For Mark Smith, these employment trends are likely to continue heading into 2024.
“With earlier worker shortages looking to have been mostly filled, it would take a large expansionary shock to cause the demand for labour to outstrip very strong growth in the labour supply.”
“We do not see anything on the horizon that will do this. Our work suggests that the employment-rich composition of strong net immigration and elevated living costs are key factors that will maintain very high worker attachment for a while yet.”
Wage cost inflation remains unchanged
Stats NZ reports that the Labour Cost Index (LCI) was at 4.3% in the September 2023 quarter, a figure that remains unchanged from last quarter.

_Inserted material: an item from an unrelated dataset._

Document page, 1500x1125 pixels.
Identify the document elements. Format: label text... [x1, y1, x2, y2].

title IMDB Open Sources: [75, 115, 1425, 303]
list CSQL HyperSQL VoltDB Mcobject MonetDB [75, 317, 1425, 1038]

Salary and wages for the public sector increased 5.4% annually, standing at the highest rate since the December 1992 quarter.
According to Bryan Downes, business prices delivery manager for Stats.NZ, the rise in public sector wages has been ‘influenced by collective agreements for teachers, nurses, and the NZ Defence Force over the past year.’
“Public sector nurses accepted a new collective agreement in the first half of the year, while both primary and secondary school teachers ratified new collective agreements this quarter,” Downes said.
“The education and health industries contribute to just over half the LCI public sector.”
“Not a smoking gun”
According to ANZ economist Henry Russell, the labour market data is not seen as a ‘smoking gun,’ claiming it to be in line with the RBNZ's expectations.
“We don’t see [the] data as a smoking gun prompting the RBNZ to restart hikes at the November meeting, but nor do we see it as signalling ‘job done’.”
“We remain unconvinced that the labour market is turning fast enough to see domestic inflation dissipate in a reasonable time frame. We think that will require further tightening, with a 25bp hike in February,” he said.
“We expect the labour market to transition to an outright disinflationary state early next year.”